The boy she was talking to barely even seemed to be paying attention. It was clear that he'd been annoyed by her ever since the moment she sat down. "Yeah, well, there are a lot of really good contestants," he told her. "So I wouldn't get your hopes up too high."

The girl flipped a strand of hair over her shoulder, completely unfazed by his words. "If you say so," she said. "Anyway, I heard that the event organizers chose two guys and two girls this year in order to make the competition more even. Personally, I think they're just covering their asses so that they don't get sued for being sexist." She clapped her gloved together excitedly. "Whatever, though. That just works in my favor, as far as I'm concerned. Oh, I just know that I'm one of the two girls that was picked! What about you?" She turned to the boy with a questioning glance. "Do you think you were chosen?'"

The boy gave a small shrug. "Dunno, maybe. Truthfully, I've always been more of a skier than a snowboarder."

She wrinkled her nose at the mention of skiing. "Then why are you even here?"

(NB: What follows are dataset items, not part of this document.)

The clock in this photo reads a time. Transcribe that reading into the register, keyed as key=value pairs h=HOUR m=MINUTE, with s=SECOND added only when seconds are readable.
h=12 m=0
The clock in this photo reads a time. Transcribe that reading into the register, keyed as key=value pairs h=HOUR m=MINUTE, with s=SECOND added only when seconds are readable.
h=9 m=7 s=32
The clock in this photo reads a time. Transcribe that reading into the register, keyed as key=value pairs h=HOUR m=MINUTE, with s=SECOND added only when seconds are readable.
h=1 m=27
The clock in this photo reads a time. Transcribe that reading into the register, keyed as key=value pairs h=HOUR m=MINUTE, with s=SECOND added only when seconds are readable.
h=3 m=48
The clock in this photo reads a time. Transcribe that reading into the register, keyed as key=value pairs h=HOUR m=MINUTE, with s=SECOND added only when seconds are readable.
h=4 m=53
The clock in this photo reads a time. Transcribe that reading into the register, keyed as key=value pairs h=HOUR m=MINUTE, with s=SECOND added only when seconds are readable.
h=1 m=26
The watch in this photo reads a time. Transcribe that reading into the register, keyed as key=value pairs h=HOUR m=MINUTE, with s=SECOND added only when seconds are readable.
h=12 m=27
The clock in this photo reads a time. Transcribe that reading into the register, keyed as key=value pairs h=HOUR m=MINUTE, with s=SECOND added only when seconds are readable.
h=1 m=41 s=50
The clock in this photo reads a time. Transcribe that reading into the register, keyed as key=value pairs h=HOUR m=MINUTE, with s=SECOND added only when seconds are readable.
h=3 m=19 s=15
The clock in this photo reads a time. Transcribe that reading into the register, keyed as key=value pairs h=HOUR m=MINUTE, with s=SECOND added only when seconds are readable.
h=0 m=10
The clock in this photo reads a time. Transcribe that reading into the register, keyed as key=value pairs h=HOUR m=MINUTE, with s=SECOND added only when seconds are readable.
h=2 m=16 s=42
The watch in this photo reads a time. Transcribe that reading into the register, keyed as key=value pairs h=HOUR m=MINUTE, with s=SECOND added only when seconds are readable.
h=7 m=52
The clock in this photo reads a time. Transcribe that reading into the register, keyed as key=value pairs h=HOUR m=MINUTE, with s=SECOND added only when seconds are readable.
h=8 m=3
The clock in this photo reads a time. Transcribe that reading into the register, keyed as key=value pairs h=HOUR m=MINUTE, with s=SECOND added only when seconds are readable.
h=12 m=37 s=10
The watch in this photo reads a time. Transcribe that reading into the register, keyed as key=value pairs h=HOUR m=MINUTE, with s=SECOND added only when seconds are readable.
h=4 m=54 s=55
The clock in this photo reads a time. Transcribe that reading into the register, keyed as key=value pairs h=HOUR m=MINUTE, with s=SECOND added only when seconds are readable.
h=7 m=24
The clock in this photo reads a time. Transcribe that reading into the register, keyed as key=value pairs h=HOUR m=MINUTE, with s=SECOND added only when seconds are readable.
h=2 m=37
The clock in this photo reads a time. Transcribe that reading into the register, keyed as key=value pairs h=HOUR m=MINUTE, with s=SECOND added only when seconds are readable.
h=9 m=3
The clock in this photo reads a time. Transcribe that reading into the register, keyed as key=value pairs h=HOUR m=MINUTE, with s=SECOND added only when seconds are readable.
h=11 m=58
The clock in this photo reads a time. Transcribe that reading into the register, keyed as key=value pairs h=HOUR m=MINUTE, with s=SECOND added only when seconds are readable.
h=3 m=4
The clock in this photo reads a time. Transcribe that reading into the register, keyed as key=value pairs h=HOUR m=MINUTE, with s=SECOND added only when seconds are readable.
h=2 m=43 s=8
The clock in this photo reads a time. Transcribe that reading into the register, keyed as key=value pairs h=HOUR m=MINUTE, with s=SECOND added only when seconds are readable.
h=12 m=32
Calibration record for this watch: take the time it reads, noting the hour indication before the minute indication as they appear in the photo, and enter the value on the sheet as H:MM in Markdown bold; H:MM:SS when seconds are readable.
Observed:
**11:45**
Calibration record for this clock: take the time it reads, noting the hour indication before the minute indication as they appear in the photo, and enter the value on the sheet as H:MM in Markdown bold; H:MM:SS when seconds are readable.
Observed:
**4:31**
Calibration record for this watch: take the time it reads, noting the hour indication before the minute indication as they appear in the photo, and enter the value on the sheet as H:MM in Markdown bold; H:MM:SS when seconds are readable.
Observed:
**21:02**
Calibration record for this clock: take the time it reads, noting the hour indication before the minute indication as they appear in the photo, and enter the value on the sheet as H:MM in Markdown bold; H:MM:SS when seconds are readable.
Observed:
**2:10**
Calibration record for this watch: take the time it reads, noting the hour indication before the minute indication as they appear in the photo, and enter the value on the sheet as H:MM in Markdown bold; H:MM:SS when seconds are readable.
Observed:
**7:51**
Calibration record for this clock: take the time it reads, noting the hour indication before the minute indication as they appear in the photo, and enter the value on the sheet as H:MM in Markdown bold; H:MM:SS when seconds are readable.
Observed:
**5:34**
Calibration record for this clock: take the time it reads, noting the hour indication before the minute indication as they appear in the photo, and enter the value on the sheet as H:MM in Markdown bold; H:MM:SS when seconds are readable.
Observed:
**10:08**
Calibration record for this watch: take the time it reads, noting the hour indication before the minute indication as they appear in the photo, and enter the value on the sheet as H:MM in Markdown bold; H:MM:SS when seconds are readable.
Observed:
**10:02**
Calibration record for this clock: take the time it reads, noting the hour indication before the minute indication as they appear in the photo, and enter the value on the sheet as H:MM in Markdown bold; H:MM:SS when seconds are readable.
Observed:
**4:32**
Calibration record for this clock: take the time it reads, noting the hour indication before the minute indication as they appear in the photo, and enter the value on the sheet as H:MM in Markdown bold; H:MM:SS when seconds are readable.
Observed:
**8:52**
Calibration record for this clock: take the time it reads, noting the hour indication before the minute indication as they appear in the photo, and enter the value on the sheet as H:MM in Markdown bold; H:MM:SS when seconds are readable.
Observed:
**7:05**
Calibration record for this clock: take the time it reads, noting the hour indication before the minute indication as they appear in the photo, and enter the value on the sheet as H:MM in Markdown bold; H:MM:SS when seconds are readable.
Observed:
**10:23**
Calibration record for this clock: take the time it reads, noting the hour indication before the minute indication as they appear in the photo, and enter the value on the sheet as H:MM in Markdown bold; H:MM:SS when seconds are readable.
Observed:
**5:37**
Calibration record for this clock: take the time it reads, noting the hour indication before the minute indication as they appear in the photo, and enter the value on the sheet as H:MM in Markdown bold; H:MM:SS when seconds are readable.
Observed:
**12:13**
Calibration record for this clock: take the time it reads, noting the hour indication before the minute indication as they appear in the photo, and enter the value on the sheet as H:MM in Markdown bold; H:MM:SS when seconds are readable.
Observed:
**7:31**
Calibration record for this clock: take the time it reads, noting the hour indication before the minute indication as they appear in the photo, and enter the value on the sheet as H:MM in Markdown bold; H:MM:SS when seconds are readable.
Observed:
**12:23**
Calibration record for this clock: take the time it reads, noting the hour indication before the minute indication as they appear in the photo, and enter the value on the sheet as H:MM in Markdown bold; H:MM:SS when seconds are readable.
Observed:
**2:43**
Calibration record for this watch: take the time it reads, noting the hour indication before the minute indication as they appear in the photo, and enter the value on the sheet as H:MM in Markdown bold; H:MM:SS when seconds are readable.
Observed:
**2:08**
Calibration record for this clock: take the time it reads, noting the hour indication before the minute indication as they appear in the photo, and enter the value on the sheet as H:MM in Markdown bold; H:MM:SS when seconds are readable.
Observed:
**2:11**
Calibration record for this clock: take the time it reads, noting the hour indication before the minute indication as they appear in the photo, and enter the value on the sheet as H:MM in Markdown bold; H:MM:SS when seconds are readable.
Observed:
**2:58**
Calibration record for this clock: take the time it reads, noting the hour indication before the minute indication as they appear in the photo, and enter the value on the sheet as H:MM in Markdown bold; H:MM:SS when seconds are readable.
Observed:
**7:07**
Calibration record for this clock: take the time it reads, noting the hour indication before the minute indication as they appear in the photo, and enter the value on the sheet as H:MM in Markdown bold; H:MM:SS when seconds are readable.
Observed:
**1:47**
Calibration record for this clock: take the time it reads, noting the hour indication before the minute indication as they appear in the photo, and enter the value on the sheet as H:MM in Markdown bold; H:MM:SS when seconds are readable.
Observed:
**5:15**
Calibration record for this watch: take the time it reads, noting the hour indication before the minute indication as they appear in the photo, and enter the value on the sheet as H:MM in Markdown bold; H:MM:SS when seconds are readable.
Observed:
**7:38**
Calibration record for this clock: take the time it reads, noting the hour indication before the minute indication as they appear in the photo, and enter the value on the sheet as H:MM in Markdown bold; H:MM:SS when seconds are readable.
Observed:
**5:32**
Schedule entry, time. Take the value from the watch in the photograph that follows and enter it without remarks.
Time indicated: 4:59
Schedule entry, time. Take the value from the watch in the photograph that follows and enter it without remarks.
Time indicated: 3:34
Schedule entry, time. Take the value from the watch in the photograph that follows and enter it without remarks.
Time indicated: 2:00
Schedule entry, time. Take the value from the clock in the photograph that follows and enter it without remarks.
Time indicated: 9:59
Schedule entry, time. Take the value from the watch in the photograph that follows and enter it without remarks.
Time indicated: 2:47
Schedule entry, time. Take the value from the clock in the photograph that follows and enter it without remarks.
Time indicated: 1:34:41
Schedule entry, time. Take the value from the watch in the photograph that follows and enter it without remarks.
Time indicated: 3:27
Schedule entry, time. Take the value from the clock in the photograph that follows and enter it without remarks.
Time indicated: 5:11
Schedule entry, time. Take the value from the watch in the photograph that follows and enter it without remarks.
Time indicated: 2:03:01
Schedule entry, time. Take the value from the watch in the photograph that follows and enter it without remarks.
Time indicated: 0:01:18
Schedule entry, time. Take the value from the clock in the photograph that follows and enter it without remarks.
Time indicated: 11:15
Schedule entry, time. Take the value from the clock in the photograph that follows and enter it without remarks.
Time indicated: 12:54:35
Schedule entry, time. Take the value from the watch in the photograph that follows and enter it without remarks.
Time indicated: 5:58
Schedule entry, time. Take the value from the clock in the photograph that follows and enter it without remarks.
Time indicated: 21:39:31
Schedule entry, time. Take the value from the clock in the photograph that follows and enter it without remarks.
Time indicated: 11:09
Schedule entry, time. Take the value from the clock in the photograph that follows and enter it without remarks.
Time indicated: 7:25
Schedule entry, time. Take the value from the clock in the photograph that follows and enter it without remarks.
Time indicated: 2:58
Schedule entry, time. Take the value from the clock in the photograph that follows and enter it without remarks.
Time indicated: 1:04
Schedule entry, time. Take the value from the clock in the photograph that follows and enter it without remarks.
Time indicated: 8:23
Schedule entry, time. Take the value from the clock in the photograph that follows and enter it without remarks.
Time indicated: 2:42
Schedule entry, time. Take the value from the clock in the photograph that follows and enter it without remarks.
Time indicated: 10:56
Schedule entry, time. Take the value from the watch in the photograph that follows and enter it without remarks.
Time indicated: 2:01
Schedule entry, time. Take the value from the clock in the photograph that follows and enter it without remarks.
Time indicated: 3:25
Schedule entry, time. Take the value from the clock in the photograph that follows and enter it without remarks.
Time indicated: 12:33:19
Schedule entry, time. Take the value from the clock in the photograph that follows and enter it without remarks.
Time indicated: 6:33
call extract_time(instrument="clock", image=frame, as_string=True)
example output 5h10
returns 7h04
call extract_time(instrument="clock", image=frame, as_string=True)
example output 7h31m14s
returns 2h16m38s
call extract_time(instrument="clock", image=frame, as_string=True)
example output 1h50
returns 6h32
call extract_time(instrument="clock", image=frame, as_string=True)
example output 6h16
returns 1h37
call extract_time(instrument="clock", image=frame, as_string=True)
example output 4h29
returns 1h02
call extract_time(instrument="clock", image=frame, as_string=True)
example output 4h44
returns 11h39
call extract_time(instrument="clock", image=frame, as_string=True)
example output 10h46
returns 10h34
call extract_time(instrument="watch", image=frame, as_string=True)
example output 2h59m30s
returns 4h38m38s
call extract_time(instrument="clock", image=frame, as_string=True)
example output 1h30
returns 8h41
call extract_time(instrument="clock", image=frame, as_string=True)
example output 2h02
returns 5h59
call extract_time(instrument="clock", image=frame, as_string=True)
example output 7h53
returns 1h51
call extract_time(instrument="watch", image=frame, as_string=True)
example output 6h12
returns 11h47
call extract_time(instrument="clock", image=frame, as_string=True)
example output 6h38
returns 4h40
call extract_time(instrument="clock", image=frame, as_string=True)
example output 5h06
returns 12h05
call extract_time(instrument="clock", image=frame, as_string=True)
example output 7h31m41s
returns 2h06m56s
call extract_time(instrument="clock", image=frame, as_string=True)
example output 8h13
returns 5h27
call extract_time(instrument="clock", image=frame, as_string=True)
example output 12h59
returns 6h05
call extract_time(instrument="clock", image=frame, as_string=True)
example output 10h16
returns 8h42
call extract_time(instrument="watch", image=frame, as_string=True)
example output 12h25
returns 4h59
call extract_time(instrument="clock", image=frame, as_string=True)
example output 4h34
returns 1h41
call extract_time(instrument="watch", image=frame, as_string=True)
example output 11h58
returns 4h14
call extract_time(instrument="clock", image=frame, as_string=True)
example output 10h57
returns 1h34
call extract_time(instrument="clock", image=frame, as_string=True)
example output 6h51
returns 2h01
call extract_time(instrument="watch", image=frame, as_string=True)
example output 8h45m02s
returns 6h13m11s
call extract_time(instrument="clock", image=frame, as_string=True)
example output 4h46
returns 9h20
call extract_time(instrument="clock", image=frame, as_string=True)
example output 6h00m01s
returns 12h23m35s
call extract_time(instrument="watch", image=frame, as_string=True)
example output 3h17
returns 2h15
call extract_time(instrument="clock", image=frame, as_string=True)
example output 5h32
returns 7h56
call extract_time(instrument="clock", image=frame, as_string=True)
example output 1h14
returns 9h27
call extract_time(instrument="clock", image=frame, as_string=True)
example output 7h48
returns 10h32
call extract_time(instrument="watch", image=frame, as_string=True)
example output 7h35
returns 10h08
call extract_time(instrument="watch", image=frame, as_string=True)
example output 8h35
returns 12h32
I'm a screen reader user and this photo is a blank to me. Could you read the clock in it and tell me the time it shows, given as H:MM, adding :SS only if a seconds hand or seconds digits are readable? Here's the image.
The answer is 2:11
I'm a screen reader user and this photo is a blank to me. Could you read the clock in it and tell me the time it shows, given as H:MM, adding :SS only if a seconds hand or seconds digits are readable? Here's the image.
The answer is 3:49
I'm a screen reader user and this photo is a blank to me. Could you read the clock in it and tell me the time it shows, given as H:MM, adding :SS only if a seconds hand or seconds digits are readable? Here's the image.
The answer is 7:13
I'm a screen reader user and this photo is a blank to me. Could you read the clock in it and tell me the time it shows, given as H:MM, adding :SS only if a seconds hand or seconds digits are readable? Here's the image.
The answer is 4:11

"Well," the boy replied, "my parents are ski instructors up on Big Mountain, so the slopes are like my second home. Always have been. Doesn't really matter whether I'm skiing or boarding, I love it all. So when I heard that SSX was gonna be holding their tournament up on Big Mountain this year, I figured what the hell? I've wanted to either ski or board competitively for years, so I guess you could say that this is just me taking a shot in the dark at one of my biggest dreams."

The girl gave him a small smile. "Well then for your sake, I certainly hope you were chosen. As for me..." The boy rolled his eyes, though she didn't seem to notice. "Like I said, it's a no brainer that I'm gonna get picked. But then that means there'll be one other girl. Quite honestly, though, I haven't seen any other girl around here but me with real talent. I dunno, maybe they'll pick Annabeth or Victoria. They're both okay, I guess-"

"This one girl I saw yesterday was on fire," the boy quickly cut her off. "I'm serious. Her hair was red; she looked like a flame tearing through the trees. There is no way that she won't be on the lineup."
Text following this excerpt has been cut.